Charles Taylor accused of crimes against humanity

U.N. soldiers from Mongolia stands guard outside the Special Court for Sierra Leone in Freetown
REUTERS/LUC GNAGO, courtesy of www.alertnet.org

Charles Taylor appeared before a UN backed War Crimes court in Sierra Leone, on Monday April 3rd, where 11 charges of war crimes and crimes against humanity were read against him.

The charges against Taylor include murder, rape, sexual slavery, physical violence and cruel treatment, recruiting child soldiers and terrorising the civilian population. Before pleading not guilty to the charges, Mr Taylor told the judge, "I do not recognise the jurisdiction of this court."

Concern’s Anne O’Mahony has supported calls for former Liberian leader, Charles Taylor to face trial in the Hague. Speaking on RTE’s News at One programme, Concern’s Anne O’Mahony said, “As long as Taylor remains in the region there would be cause for concern. For the sake of stability in Sierra Leone, Liberia and the wider region, the best thing that could happen would be for Taylor to be brought to the Hague and tried there.”

The chief prosecutor at the court describes 58-year-old Mr Taylor as one of the three worst war criminals in the world, alongside the Serbian fugitives Ratko Mladic and Radovan Karadzic.

Anne O’Mahony praised the role of Liberia’s new president, Ellen Johnson Sirleaf in the process of bringing Taylor to justice and commented that the situation could not have come so far without the fortitude shown by her. Anne continued, “The events of the past few days will come as a great relief to the long suffering people of Liberia, not to mention the victims of Sierra Leone’s awful civil war. There is now a real opportunity for peace and stability in Liberia for the first time in over 15 years.

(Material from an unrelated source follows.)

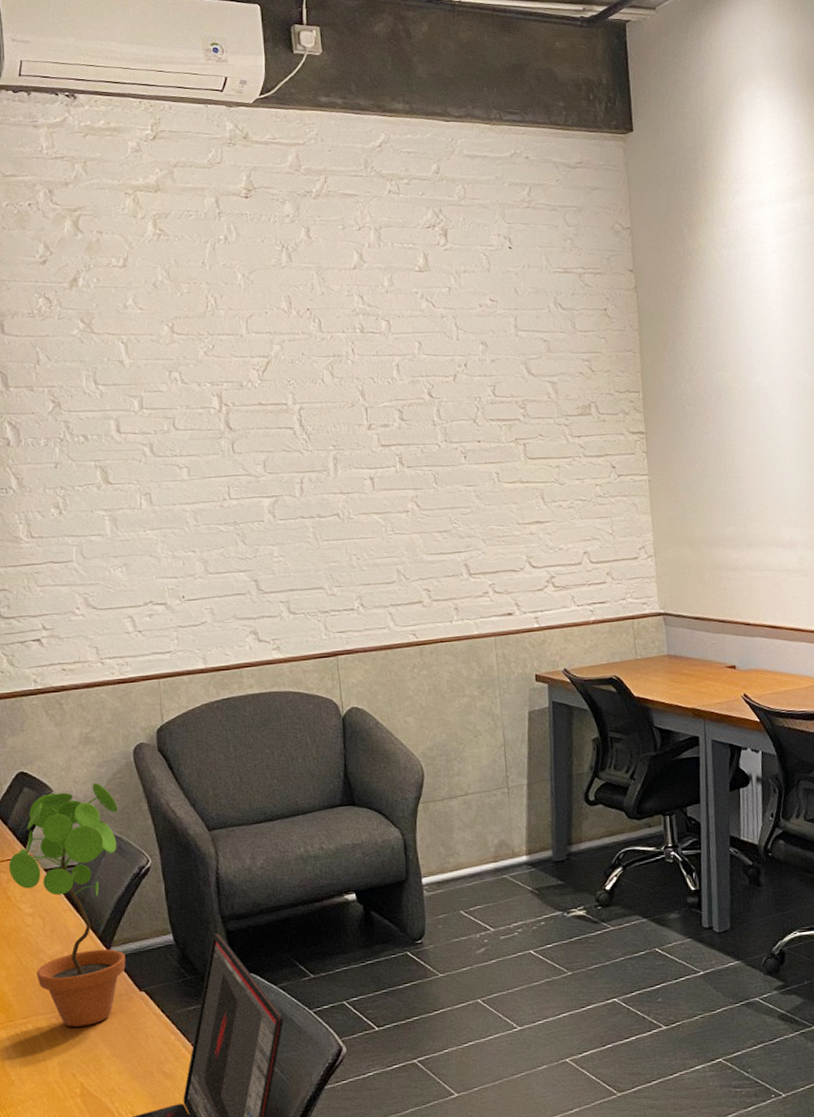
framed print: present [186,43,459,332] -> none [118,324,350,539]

“Even while Taylor was in exile in Nigeria his power and wealth threatened to destabilise the new but fragile peace in Liberia. His own actions of trying to flee his place of exile in fact fast tracked his handover to the Sierra Leone courts” Anne said.

Taylor disappeared from his residence in southeastern Nigeria before his arrest last Thursday. It had been feared that he would make his way back to Liberia to undermine the country’s new found peace and the administration of newly elected President Ellen Johnson Sirleaf.

Mr Taylor went into exile in Nigeria in 2003 thereby ending Liberia's long running civil war. There have been repeated calls in the intervening years to hand him over to the war crimes tribunal in Sierra Leone where he has been indicted, being accused of supporting brutal rebels in exchange for diamonds to finance the Liberian conflict. Through his diamond dealings, timber logging and various other activities Taylor accumulated great wealth throughout the 1990s which has remained untraceable in the years since his exile.